Marcus Comstedt (ACROSS) (Hail Ilpalazzo!) @ Pike (-) developers forum wrote:
git blame -C -C README-CVS
will allow git to traverse back through copy-modify-commit history.
Ok. It seems that I was right about the performance problem with git blame though. "git blame -C -C" on this file takes 34 seconds. "svn blame" and "cvs annotate" both give the desired result in about 1 second.
True (in this case).
To address the problem in a more generic fashion: - SVN can make note of special copy/rename/move operations in its repository; if you don't use those, SVN is not able to supply the required information at all. - Git, in a sense, has similar special copy/rename/move operations in its repository; they take the form of needing a commit with the unmodified copied/moved/renamed file, at least one commit *prior* to the commit which modifies the file. If you do so, git's performance is higher than SVN's when using blame or annotate.
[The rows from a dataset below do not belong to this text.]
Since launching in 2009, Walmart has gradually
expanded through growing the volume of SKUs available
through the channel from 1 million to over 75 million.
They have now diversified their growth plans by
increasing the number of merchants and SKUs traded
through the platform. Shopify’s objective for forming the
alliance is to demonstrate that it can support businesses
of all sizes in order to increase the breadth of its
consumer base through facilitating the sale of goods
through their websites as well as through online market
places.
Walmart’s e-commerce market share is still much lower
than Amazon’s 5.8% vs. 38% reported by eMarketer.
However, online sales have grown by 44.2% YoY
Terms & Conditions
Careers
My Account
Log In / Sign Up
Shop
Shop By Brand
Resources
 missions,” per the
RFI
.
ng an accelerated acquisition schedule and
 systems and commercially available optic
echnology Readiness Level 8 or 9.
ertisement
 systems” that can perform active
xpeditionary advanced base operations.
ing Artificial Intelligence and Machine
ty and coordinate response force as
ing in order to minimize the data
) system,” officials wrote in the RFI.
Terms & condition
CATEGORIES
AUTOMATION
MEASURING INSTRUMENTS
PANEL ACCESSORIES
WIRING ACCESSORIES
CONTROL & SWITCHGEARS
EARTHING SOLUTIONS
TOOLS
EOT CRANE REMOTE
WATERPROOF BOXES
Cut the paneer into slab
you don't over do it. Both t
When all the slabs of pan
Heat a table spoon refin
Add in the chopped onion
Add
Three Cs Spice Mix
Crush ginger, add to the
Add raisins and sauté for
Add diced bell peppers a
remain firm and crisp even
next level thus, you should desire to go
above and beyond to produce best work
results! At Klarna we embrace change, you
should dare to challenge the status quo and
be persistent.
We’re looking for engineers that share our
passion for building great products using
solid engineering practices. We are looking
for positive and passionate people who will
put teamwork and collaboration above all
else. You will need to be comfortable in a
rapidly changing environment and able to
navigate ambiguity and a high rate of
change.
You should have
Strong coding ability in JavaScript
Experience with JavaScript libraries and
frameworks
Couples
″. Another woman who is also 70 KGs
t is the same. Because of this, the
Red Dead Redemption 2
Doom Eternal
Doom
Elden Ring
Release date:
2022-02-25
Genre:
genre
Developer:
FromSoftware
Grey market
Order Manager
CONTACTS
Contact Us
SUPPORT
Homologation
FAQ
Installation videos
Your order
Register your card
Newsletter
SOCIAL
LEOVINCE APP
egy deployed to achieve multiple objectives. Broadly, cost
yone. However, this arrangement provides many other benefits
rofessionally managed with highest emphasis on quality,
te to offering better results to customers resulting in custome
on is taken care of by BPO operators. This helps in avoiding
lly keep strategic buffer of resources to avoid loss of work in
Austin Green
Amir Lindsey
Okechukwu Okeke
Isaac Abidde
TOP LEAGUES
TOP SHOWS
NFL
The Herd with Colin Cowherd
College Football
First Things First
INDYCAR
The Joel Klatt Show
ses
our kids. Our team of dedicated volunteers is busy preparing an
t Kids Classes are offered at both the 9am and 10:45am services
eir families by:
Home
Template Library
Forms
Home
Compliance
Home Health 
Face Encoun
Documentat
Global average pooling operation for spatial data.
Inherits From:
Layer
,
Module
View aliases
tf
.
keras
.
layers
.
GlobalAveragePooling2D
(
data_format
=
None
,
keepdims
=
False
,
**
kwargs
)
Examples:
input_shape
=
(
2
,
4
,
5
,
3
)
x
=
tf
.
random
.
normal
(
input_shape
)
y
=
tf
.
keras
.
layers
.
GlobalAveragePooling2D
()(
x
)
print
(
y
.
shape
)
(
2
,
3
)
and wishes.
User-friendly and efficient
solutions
The nice thing is that even if you forget to tell git the file has moved (i.e. you modify the copied/moved/renamed file before committing), it still has a way of connecting history (at the cost of more CPU-cycles).
This means that, in order to keep up performance for blame, I'd need to verify there is an unmodified commit before the actual modifications; this can be easily verified and retrofitted into the git repository (in many cases it already is).